■ WORK ITEM
State how many lines in the entries below include the string "sampleShape", and give nothing beyond that number.

[Dataset excerpts]
====
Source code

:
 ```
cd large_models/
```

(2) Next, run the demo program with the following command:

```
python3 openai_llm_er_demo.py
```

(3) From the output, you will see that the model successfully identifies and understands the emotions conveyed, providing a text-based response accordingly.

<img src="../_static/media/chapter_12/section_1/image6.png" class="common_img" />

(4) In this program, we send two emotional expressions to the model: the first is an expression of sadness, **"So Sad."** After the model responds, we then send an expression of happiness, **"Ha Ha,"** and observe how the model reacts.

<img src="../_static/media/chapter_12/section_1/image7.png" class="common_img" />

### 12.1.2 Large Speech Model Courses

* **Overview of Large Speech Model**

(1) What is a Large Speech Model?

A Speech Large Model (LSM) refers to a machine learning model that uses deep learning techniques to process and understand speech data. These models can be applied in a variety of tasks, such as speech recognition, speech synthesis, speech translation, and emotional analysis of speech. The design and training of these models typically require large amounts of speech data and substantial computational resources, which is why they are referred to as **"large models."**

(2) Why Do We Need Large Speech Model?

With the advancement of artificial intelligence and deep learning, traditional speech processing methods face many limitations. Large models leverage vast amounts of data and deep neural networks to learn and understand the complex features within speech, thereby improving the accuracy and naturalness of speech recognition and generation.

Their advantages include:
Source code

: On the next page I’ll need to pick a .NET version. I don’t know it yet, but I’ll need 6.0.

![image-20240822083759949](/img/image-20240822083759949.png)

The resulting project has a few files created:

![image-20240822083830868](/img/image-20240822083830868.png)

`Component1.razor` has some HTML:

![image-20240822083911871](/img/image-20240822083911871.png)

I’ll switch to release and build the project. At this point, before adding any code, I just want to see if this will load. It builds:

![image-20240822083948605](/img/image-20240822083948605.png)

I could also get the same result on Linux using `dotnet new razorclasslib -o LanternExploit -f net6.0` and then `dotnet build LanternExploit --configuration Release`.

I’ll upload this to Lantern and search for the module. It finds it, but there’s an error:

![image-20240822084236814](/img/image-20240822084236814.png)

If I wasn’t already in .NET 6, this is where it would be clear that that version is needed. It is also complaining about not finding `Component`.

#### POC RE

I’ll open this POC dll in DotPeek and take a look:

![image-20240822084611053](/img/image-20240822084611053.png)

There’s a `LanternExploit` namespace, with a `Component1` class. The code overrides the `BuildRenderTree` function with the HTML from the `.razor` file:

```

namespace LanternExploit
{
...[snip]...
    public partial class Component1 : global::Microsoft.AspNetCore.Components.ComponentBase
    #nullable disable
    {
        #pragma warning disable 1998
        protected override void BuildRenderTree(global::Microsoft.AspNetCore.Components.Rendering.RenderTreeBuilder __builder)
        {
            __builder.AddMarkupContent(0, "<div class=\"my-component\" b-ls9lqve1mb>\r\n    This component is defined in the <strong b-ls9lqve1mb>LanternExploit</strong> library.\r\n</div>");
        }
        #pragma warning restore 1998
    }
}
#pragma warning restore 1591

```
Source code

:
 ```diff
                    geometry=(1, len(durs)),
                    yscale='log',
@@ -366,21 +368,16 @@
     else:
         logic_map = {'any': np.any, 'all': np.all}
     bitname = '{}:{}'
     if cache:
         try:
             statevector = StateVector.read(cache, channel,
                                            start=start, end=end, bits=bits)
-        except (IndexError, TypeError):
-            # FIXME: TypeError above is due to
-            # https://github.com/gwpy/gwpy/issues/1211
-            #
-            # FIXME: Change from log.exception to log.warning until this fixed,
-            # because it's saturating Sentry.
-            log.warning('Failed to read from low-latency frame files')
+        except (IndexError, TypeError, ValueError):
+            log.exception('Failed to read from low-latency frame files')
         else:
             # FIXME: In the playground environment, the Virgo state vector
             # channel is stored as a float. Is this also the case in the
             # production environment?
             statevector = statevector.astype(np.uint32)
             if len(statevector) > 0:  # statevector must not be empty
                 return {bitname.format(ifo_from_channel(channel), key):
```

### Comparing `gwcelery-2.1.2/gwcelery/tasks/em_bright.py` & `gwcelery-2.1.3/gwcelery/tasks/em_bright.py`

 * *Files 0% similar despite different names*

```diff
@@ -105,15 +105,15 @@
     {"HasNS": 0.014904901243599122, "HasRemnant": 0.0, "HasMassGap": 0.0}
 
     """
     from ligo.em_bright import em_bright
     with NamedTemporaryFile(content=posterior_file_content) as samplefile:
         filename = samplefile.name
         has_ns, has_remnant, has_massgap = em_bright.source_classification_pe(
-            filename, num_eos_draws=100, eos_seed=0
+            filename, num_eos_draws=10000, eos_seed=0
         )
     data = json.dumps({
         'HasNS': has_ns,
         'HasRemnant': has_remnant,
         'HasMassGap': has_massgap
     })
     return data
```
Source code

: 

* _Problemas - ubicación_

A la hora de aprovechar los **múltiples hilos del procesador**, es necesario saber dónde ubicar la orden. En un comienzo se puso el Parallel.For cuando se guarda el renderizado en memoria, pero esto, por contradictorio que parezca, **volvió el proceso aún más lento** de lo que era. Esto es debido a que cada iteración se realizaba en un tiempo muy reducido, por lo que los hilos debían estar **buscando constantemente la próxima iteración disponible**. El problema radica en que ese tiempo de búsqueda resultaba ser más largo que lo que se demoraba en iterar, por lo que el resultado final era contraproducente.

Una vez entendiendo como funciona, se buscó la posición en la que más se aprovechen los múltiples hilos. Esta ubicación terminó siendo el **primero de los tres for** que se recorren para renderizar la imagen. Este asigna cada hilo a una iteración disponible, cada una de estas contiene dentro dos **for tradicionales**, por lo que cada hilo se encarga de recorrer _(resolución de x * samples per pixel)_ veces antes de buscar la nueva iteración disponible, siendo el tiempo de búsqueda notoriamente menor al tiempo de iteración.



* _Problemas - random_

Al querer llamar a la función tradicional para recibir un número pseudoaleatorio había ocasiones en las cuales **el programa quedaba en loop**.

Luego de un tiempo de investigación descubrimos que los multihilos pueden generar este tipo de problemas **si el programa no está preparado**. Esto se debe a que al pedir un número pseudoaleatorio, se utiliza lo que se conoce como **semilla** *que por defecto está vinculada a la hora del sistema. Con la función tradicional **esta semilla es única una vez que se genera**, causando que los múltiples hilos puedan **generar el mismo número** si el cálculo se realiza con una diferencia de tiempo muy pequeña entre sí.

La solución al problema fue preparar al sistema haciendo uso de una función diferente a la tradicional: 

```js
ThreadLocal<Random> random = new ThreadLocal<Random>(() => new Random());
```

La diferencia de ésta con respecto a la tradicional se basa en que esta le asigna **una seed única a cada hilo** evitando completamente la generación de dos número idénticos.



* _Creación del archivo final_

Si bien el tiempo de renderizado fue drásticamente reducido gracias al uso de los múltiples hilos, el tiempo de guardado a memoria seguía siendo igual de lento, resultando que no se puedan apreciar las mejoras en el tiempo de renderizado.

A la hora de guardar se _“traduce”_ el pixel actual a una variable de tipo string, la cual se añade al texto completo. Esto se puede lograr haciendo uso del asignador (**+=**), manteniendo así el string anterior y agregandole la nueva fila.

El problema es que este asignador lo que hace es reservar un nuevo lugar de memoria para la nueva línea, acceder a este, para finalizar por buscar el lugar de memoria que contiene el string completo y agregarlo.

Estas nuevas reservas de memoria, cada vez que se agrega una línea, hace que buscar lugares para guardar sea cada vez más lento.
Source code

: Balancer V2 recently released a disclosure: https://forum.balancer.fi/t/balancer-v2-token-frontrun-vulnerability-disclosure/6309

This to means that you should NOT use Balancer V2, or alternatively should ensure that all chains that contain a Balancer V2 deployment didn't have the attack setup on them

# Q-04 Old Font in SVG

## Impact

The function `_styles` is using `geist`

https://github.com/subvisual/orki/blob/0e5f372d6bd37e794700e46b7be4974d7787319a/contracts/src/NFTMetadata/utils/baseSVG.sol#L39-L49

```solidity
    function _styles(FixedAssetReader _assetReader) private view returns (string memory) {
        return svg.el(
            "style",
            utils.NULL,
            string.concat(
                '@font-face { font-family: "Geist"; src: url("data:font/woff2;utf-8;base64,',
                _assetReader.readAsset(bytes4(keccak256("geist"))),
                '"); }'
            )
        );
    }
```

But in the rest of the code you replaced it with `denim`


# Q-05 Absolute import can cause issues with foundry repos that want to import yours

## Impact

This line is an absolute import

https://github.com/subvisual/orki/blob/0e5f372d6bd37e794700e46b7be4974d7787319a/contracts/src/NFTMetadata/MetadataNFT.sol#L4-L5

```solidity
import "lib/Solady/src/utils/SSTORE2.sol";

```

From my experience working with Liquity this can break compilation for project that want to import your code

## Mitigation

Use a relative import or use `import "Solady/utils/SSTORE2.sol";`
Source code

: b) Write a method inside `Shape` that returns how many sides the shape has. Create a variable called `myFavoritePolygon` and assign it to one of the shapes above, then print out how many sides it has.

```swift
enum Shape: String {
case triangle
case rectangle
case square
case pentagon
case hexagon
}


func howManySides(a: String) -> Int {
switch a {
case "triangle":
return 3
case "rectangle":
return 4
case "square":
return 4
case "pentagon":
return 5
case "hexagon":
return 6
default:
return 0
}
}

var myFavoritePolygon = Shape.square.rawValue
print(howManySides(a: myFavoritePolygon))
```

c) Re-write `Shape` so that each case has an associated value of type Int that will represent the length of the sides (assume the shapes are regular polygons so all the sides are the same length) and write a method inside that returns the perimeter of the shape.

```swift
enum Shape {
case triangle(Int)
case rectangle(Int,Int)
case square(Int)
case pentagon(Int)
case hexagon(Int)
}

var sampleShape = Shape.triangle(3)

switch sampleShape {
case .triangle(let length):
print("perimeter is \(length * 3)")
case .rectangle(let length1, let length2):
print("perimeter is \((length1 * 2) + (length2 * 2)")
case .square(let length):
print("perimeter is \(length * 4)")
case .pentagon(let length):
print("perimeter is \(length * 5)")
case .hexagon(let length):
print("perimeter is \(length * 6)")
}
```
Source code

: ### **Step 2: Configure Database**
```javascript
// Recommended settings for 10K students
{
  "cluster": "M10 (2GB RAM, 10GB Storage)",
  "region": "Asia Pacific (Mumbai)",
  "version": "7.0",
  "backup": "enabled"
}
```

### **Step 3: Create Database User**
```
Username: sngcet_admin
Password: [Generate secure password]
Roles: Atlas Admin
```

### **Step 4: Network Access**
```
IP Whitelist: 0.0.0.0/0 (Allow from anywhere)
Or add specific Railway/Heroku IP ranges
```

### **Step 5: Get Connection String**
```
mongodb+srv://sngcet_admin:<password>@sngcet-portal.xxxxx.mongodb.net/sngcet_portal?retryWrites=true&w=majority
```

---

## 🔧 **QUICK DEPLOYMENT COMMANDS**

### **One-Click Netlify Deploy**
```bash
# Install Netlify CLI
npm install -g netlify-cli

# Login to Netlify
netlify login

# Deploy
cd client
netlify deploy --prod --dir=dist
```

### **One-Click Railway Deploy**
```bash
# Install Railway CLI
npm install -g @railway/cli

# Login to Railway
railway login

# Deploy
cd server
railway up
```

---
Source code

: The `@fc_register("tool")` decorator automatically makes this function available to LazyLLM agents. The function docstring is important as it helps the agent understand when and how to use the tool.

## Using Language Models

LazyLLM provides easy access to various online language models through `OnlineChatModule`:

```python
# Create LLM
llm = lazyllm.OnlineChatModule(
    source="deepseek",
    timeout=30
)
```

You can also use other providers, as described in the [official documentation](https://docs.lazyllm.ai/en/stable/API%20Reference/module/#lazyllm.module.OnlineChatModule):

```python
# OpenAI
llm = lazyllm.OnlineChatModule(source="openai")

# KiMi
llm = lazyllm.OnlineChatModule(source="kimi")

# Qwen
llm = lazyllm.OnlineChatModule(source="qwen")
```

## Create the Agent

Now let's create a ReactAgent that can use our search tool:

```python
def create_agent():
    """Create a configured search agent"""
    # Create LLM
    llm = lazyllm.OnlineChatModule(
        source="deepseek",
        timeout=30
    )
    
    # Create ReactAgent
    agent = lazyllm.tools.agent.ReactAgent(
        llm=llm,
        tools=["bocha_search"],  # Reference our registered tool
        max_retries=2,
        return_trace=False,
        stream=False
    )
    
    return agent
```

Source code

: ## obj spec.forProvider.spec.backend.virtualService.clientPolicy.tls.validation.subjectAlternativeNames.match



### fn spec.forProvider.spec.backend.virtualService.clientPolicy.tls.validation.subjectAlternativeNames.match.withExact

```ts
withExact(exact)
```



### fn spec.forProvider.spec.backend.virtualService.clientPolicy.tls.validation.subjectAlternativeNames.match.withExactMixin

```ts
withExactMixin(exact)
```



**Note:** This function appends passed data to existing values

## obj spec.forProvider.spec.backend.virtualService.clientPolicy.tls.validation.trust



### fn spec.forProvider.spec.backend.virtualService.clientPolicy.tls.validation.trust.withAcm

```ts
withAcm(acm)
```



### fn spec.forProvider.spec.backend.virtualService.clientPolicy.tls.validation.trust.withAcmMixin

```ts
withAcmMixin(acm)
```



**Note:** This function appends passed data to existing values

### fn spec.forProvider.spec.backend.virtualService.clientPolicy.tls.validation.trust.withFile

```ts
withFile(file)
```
====
■ EXERCISE RESULT
2